Piazza del Popolo, 16 août
Pour faire face à la crise sanitaire, le « Rossini Opera Festival » a dû revoir à la baisse l’affiche de sa 41e édition. Sur les trois nouvelles productions prévues n’est demeurée que celle de La cambiale di matrimonio, à laquelle se sont ajoutées deux représentations d’Il viaggio a Reims – mis en scène par Emilio Sagi, en 2001, à l’intention de l’Accademia Rossiniana « Alberto Zedda » –, assurées par une brillante distribution d’anciens élèves, issus des trois dernières promotions. Une façon judicieuse d’offrir un spectacle de qualité, dans des conditions simplifiées.
Le récital de Juan Diego Florez, intitulé « Raretés rossiniennes », faisait partie du programme initial du Festival. L’enfant chéri de Pesaro, qui l’a adoubé il y a maintenant près de vingt-cinq ans, démontre ici que, malgré l’évolution d’une voix qui s’est élargie avec son répertoire, non seulement il n’a rien perdu de sa maîtrise de la coloratura, mais que la maturité y a ajouté un sens unique de la sfumatura, un legato qui touche au sublime et une subtile inventivité dans les variations. Autant d’atouts qui font de Florez, désormais, le ténor rossinien « assoluto », capable d’aborder la totalité des rôles de cette tessiture.
Il nous le montre, d’entrée de jeu, avec un air typique du répertoire di grazia, issu de La pietra del paragone. Plus connue, la cavatine alternative de L’Italiana in Algeri, « Concedi, amor pietoso », surprend moins. Celle de Giacomo/Uberto dans La donna del lago, en revanche, associe à l’air original une cabalette directement tirée d’Ermione, aux aigus stratosphériques.
Ici se fait entendre ce qui est l’unique limite du ténor péruvien, une tendance à pousser les suraigus, renforcée, sans doute, par la sonorisation.

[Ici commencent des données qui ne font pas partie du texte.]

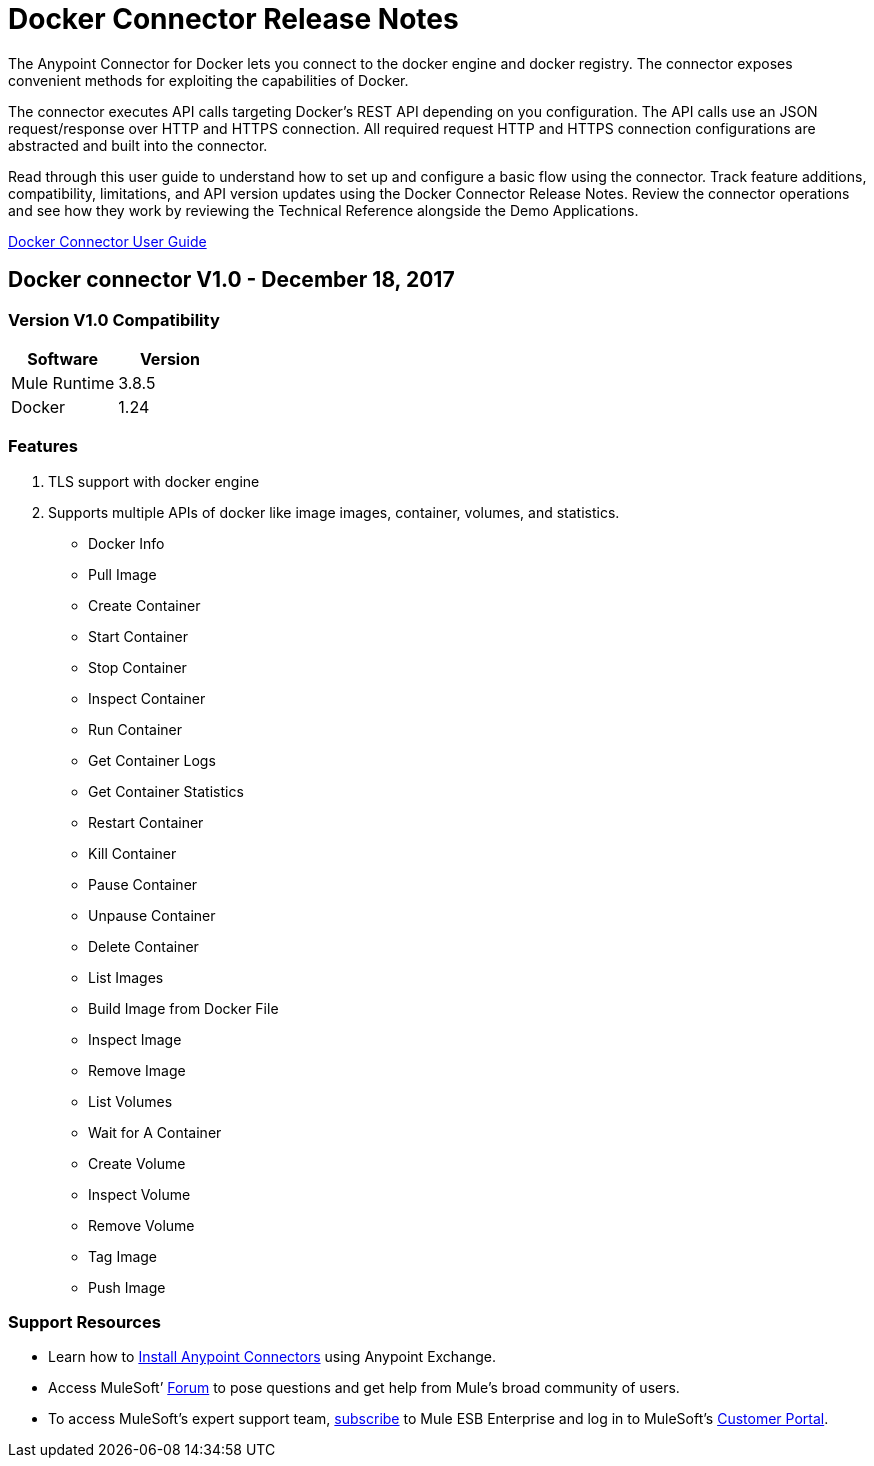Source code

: ////
The following is the approved connector release notes template for documenting MuleSoft Supported Connectors.
////

= Docker Connector Release Notes
////
Docker : The system the connector connects to, at the other end of the mule runtime, i.e. SalesForce, Workday Financials]
////
:keywords: add_keywords_separated_by_commas




The Anypoint Connector for Docker lets you connect to the docker engine and docker registry. The connector exposes convenient methods for exploiting the capabilities of Docker.

The connector executes API calls targeting Docker’s REST API depending on you configuration. The API calls use an JSON request/response over HTTP and HTTPS connection. All required request HTTP and HTTPS connection configurations are abstracted and built into the connector.

Read through this user guide to understand how to set up and configure a basic flow using the connector. Track feature additions, compatibility, limitations, and API version updates using the Docker Connector Release Notes. Review the connector operations and see how they work by reviewing the Technical Reference alongside the Demo Applications.

link:docker-connector-user-manual.adoc[Docker Connector User Guide]
////
Points to the docs.mulesoft pages for documentation on the functional aspects of the connector. e.g.: link:/mule-user-guide/v/3.7/microsoft-sharepoint-2013-connector[Microsoft SharePoint 2013 Connector]
////

== Docker connector V1.0 - December 18, 2017

=== Version V1.0 Compatibility

[width="100%", cols=",", options="header"]
|===
|Software |Version
|Mule Runtime | 3.8.5 
|Docker| 1.24
|===

=== Features

. TLS support with docker engine
. Supports multiple APIs of docker like image  images, container, volumes, and statistics.
** Docker Info
** Pull Image
** Create Container
** Start Container
** Stop Container
** Inspect Container
** Run Container
** Get Container Logs
** Get Container Statistics
** Restart Container
** Kill Container
** Pause Container
** Unpause Container
** Delete Container
** List Images
** Build Image from Docker File
** Inspect Image
** Remove Image
** List Volumes
** Wait for A Container
** Create Volume
** Inspect Volume
** Remove Volume
** Tag Image
** Push Image

//Example of a Feature listing:

//NTLM Authentication - NTLM authentication is now more robust and widely compatible with more domain controller configurations.


=== Support Resources
////
could also be named See Also
////
* Learn how to link:/mule-user-guide/v/3.7/installing-connectors[Install Anypoint Connectors] using Anypoint Exchange.
* Access MuleSoft’ link:http://forum.mulesoft.org/mulesoft[Forum] to pose questions and get help from Mule’s broad community of users.
* To access MuleSoft’s expert support team, link:http://www.mulesoft.com/mule-esb-subscription[subscribe] to Mule ESB Enterprise and log in to MuleSoft’s link:http://www.mulesoft.com/support-login[Customer Portal].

Une impression confortée par les gros plans de la vidéo, destinés à donner plus de présence à ce concert en plein air, qui accentuent chaque contracture et chaque effort.
L’air alternatif d’Il Turco in Italia n’est pas, non plus, tout à fait inédit, mais « Alla gloria d’un genio eletto », extrait de Li pretendenti delusi de Giuseppe Mosca, permet au ténor de passer de la tendresse à la bravoure dans un étonnant continuum. On regrette que l’absence de programme de salle nous prive d’un peu plus d’informations sur l’origine de ces raretés et leurs premiers interprètes.
Le versant orchestral du concert n’est pas moins original : trois sinfonie de jeunesse, pleines de richesses instrumentales, l’Ouverture de Robert Bruce, un étonnant pastiche associant Zelmira, Armida et La donna del lago, et un extrait du ballet de Guillaume Tell. Il permet, en outre, d’entendre l’orchestre local (Filarmonica G. Rossini) dans une forme superlative, sous la direction raffinée de Michele Spotti.
Peut-être ce programme, réduit à une heure, montre en main, aurait-il pu paraître frustrant, mais Juan Diego Florez offre, en bis, un véritable cadeau à son public : un copieux choix de chansons espagnoles et sud-américaines, dont la célèbre Paloma, où il s’accompagne lui-même à la guitare. Il mêle alors, avec une totale évidence, les ressources de sa technique de ténor belcantiste accompli, avec ce sentiment profond d’une langue et d’un idiome musical qui sont siens.